We cannot step into the water directly from the vessel, as there is a risk of being swept too close to the engines. So, three rubber boats are moored together and tied to the vessel to create a launching point. The last time I saw this was during a polar plunge in the Canadian Arctic Ocean. That was so cold that I don't remember any of it. I remember jumping in. Guess the cold made automatic survival systems take over, as I reportedly did not swim, but instead flew out of the water and into a bathrobe, back on ship. This is my third clue, but this water is the same 82 degrees as the swimming pool back home.

We start a slow descent. I am like an old elevator: glug, glug, glug. I fidget with my gear to get all those pesky air bubbles out that a traditionally built woman is bound to acquire. I pop my ears and take a couple of readings on my dive computer. And, I observe the habits of the other divers. Some people have the oddest routines.

Next to a coral reef, you can gauge depth. In the open ocean, there is no reference point. If I did not wear a wrist-watch dive computer, I would have never believed our depth.

Yet at 77', there was a thermo line, where the water temperature changes, like in the deep end of a swimming pool. The ocean was pleasant, then suddenly it dropped to a cool 74 degrees. We vote as to whether to continue. The current has picked up. We might be entering the oceanic conveyer belt where the elusive whale sharks might be travelling. It is hesitantly unanimous. As we descend, there is a square jelly encapsulating a small pink worm whose many cilia legs are pedaling furiously.

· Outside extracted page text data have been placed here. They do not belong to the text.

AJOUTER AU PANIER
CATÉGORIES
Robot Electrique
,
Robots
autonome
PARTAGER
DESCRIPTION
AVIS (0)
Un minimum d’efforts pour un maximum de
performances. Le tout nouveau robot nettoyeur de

It will be the only thing we see.

Five minutes at 100', with poor visibility and nothing illuminated by our torches, we start the ascent. We will be teased by those who did not go. The celebrities, Vixen Vicki, and Widow Wilma have all been to the salon to prep for the Captain's Dinner, starting in 18 minutes. They're having adult beverages with my husband, as I go dripping past.

"We'll save you a seat at dinner, honey," drawls the Vixen.

Back in my cabin, I towel dry my hair, smear on a coat of makeup, jump into a long dress and pull on a beautifully styled wig! Off I go to extract my husband from their tentacles and find us a better table.